- Born: 26 February 1928 Feda Municipality, Norway
- Died: 10 January 2018 (aged 89) Oslo, Norway
- Education: University of Oslo
- Occupations: Publishing editor, essayist and novelist
- Relatives: Sigbjørn Hølmebakk (brother)

= Gordon Hølmebakk =

Norwegian publishing editor, essayist and novelist

Gordon Hølmebakk (26 February 1928 – 10 January 2018) was a Norwegian publishing editor, essayist and novelist.

==Biography==
He was born in Feda Municipality, (now part of Kvinesdal Municipality) in Vest-Agder county, Norway. He was the son of Søren Adolf Svindland (1881–1966) and Inger Marie Abrahamsen Møgedal (1888–1949). His brother was the noted author Sigbjørn Hølmebakk (1922–1981).
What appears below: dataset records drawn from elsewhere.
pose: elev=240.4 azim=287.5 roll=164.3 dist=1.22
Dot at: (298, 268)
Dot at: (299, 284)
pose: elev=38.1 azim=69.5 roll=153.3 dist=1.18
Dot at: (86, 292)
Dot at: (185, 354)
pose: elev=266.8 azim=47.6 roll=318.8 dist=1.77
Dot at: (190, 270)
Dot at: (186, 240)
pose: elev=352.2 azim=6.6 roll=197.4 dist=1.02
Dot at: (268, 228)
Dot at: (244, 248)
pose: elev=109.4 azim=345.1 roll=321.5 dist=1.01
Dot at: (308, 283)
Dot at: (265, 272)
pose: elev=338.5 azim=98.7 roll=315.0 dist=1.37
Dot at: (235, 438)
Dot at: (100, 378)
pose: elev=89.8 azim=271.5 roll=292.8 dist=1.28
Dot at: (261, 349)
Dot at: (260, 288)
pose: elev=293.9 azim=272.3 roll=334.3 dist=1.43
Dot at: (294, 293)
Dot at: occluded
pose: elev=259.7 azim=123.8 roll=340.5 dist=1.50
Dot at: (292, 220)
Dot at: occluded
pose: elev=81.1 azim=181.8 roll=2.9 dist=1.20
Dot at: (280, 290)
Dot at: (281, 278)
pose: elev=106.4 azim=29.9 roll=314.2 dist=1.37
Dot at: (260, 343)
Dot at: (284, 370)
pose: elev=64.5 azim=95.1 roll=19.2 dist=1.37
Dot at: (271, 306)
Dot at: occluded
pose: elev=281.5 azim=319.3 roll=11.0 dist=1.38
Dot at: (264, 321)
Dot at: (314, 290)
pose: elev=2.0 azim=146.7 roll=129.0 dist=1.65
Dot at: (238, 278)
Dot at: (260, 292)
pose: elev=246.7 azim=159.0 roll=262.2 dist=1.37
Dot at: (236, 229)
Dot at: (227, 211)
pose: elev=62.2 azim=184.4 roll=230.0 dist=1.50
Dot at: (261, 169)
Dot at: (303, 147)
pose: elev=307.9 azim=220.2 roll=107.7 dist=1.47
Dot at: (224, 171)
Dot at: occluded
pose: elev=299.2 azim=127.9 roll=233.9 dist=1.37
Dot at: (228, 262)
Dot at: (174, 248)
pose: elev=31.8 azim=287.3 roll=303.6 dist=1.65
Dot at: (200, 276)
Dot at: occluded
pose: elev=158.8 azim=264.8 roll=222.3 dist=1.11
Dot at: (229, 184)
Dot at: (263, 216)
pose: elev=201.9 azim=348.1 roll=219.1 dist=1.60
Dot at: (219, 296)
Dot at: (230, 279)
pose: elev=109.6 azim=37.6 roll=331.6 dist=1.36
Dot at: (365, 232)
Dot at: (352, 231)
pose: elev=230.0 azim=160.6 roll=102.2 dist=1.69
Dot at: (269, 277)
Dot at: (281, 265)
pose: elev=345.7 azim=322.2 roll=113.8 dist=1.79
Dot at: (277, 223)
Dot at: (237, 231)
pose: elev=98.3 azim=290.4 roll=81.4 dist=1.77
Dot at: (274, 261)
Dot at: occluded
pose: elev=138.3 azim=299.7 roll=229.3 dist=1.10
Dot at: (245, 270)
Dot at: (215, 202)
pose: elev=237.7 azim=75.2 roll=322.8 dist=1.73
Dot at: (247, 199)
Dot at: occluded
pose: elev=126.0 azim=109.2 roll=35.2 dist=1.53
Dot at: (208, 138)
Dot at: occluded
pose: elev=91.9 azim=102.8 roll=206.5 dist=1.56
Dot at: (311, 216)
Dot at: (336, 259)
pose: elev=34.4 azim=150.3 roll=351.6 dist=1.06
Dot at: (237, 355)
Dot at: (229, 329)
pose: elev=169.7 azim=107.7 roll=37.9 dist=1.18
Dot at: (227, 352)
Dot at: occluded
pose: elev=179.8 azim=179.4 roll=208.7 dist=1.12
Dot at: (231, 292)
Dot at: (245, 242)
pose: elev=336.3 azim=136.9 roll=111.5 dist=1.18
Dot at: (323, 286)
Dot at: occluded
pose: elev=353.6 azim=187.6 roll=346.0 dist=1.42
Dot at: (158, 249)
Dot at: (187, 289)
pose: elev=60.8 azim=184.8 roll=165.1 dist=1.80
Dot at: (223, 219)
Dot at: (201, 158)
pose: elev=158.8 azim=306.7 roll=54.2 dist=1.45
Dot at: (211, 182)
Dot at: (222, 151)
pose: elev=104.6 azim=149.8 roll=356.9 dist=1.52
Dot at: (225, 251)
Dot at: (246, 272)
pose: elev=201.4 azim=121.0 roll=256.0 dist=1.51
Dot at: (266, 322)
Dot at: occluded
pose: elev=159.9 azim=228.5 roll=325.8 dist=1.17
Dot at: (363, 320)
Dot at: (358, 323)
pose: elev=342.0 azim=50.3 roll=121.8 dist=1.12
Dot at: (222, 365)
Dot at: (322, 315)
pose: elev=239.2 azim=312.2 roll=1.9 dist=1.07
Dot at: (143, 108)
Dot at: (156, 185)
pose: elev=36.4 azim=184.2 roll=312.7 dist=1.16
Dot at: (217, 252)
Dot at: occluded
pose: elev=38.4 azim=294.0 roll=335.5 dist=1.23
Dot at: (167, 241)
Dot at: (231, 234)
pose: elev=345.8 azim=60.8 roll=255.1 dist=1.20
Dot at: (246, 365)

He entered the University of Oslo in 1950, where he came into contact with Harald Grieg, the director of the publishing firm Gyldendal Norsk Forlag. Hølmebakk worked for Gyldendal from 1958. Hølmebakk soon came to assume responsibility of the large number of translations from contemporary world literature in Den gule serie, which Sigurd Hoel (1890–1960) had previously edited since 1929. Hølmebakk edited a new series in which many important avant-garde foreign authors were introduced in Norway. Hølmebakk headed the section of translated fiction from 1960 to 1996 during which time Gyldendal published more translated books than did any other Norwegian publishing house. Hølmebakk also edited several book series and anthologies.

In 1955, he married Inger Sophie Blix Manthey. After his retirement, he wrote novels under the pseudonym Gabriel Homme. In 1996, he wrote his autobiography, Den gode strid. In 1997 he was jointly awarded the Anders Jahre's Cultural Prize (Anders Jahres Kulturpris) with the composer Arne Nordheim (1931–2010). He died in 2018 in Oslo, Norway.